Statistics 110: Introduction to Probability

Filed under: Mathematics,Statistics — Patrick Durusau @ 7:52 pm

Statistics 110: Introduction to Probability by Joseph Blitzstein.

Description:

Statistics 110 (Introduction to Probability), taught at Harvard University by Joe Blitzstein in Fall 2011. Lecture videos, homework, review material, practice exams, and a large collection of practice problems with detailed solutions are provided. This course is an introduction to probability as a language and set of tools for understanding statistics, science, risk, and randomness. The ideas and methods are useful in statistics, science, philosophy, engineering, economics, finance, and everyday life. Topics include the following. Basics: sample spaces and events, conditional probability, Bayes’ Theorem. Random variables and their distributions: cumulative distribution functions, moment generating functions, expectation, variance, covariance, correlation, conditional expectation.

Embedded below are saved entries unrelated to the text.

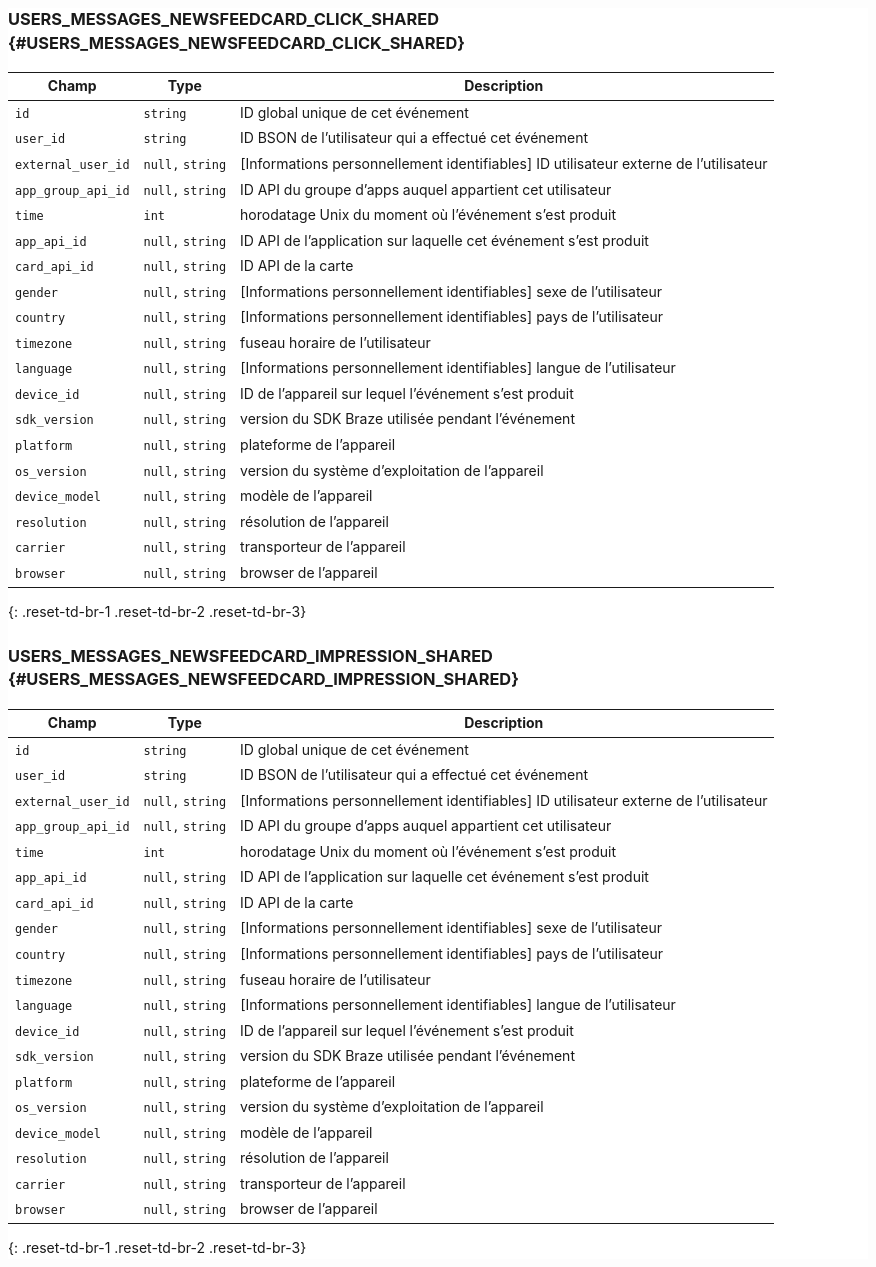 ### USERS_MESSAGES_NEWSFEEDCARD_CLICK_SHARED {#USERS_MESSAGES_NEWSFEEDCARD_CLICK_SHARED}

Champ | Type | Description
------|------|------------
`id` | `string` | ID global unique de cet événement
`user_id` | `string` | ID BSON de l’utilisateur qui a effectué cet événement
`external_user_id` | `null,`&nbsp;`string` | [Informations personnellement identifiables] ID utilisateur externe de l’utilisateur
`app_group_api_id` | `null,`&nbsp;`string` | ID API du groupe d’apps auquel appartient cet utilisateur
`time` | `int` | horodatage Unix du moment où l’événement s’est produit
`app_api_id` | `null,`&nbsp;`string` | ID API de l’application sur laquelle cet événement s’est produit
`card_api_id` | `null,`&nbsp;`string` | ID API de la carte
`gender` | `null,`&nbsp;`string` | [Informations personnellement identifiables] sexe de l’utilisateur
`country` | `null,`&nbsp;`string` | [Informations personnellement identifiables] pays de l’utilisateur
`timezone` | `null,`&nbsp;`string` | fuseau horaire de l’utilisateur
`language` | `null,`&nbsp;`string` | [Informations personnellement identifiables] langue de l’utilisateur
`device_id` | `null,`&nbsp;`string` | ID de l’appareil sur lequel l’événement s’est produit
`sdk_version` | `null,`&nbsp;`string` | version du SDK Braze utilisée pendant l’événement
`platform` | `null,`&nbsp;`string` | plateforme de l’appareil
`os_version` | `null,`&nbsp;`string` | version du système d’exploitation de l’appareil
`device_model` | `null,`&nbsp;`string` | modèle de l’appareil
`resolution` | `null,`&nbsp;`string` | résolution de l’appareil
`carrier` | `null,`&nbsp;`string` | transporteur de l’appareil
`browser` | `null,`&nbsp;`string` | browser de l’appareil
{: .reset-td-br-1 .reset-td-br-2 .reset-td-br-3}

### USERS_MESSAGES_NEWSFEEDCARD_IMPRESSION_SHARED {#USERS_MESSAGES_NEWSFEEDCARD_IMPRESSION_SHARED}

Champ | Type | Description
------|------|------------
`id` | `string` | ID global unique de cet événement
`user_id` | `string` | ID BSON de l’utilisateur qui a effectué cet événement
`external_user_id` | `null,`&nbsp;`string` | [Informations personnellement identifiables] ID utilisateur externe de l’utilisateur
`app_group_api_id` | `null,`&nbsp;`string` | ID API du groupe d’apps auquel appartient cet utilisateur
`time` | `int` | horodatage Unix du moment où l’événement s’est produit
`app_api_id` | `null,`&nbsp;`string` | ID API de l’application sur laquelle cet événement s’est produit
`card_api_id` | `null,`&nbsp;`string` | ID API de la carte
`gender` | `null,`&nbsp;`string` | [Informations personnellement identifiables] sexe de l’utilisateur
`country` | `null,`&nbsp;`string` | [Informations personnellement identifiables] pays de l’utilisateur
`timezone` | `null,`&nbsp;`string` | fuseau horaire de l’utilisateur
`language` | `null,`&nbsp;`string` | [Informations personnellement identifiables] langue de l’utilisateur
`device_id` | `null,`&nbsp;`string` | ID de l’appareil sur lequel l’événement s’est produit
`sdk_version` | `null,`&nbsp;`string` | version du SDK Braze utilisée pendant l’événement
`platform` | `null,`&nbsp;`string` | plateforme de l’appareil
`os_version` | `null,`&nbsp;`string` | version du système d’exploitation de l’appareil
`device_model` | `null,`&nbsp;`string` | modèle de l’appareil
`resolution` | `null,`&nbsp;`string` | résolution de l’appareil
`carrier` | `null,`&nbsp;`string` | transporteur de l’appareil
`browser` | `null,`&nbsp;`string` | browser de l’appareil
{: .reset-td-br-1 .reset-td-br-2 .reset-td-br-3}
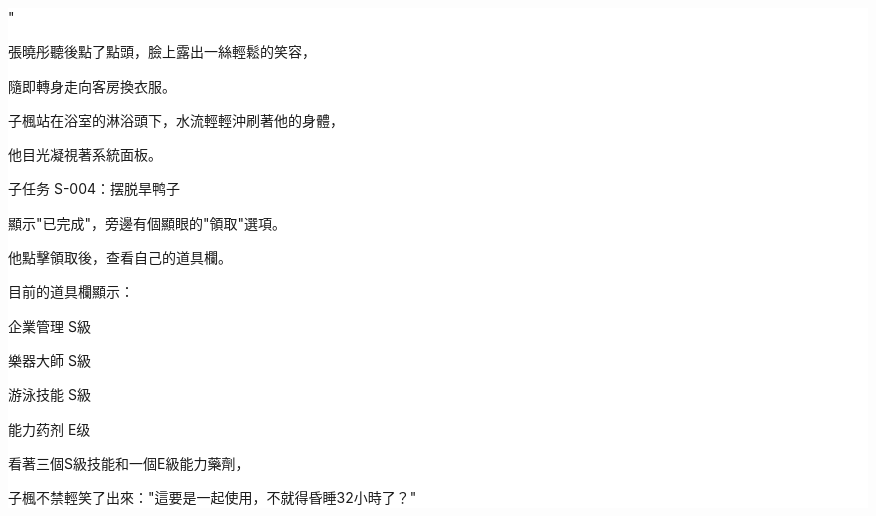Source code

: "

張曉彤聽後點了點頭，臉上露出一絲輕鬆的笑容，

隨即轉身走向客房換衣服。

子楓站在浴室的淋浴頭下，水流輕輕沖刷著他的身體，

他目光凝視著系統面板。

子任务 S-004：摆脱旱鸭子

顯示"已完成"，旁邊有個顯眼的"領取"選項。

他點擊領取後，查看自己的道具欄。

目前的道具欄顯示：

企業管理 S級

樂器大師 S級

游泳技能 S級

能力药剂 E级

看著三個S級技能和一個E級能力藥劑，

子楓不禁輕笑了出來："這要是一起使用，不就得昏睡32小時了？"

Univariate distributions: Normal, t, Binomial, Negative Binomial, Poisson, Beta, Gamma. Multivariate distributions: joint, conditional, and marginal distributions, independence, transformations, Multinomial, Multivariate Normal. Limit theorems: law of large numbers, central limit theorem. Markov chains: transition probabilities, stationary distributions, reversibility, convergence.

Like Michael Heise, I haven’t watched the lectures but I would appreciate hearing comments from anyone who does.

Particularly in an election year where people are going to be using (mostly abusing) statistics to influence your vote in city, county (parish in Louisiana), state and federal elections.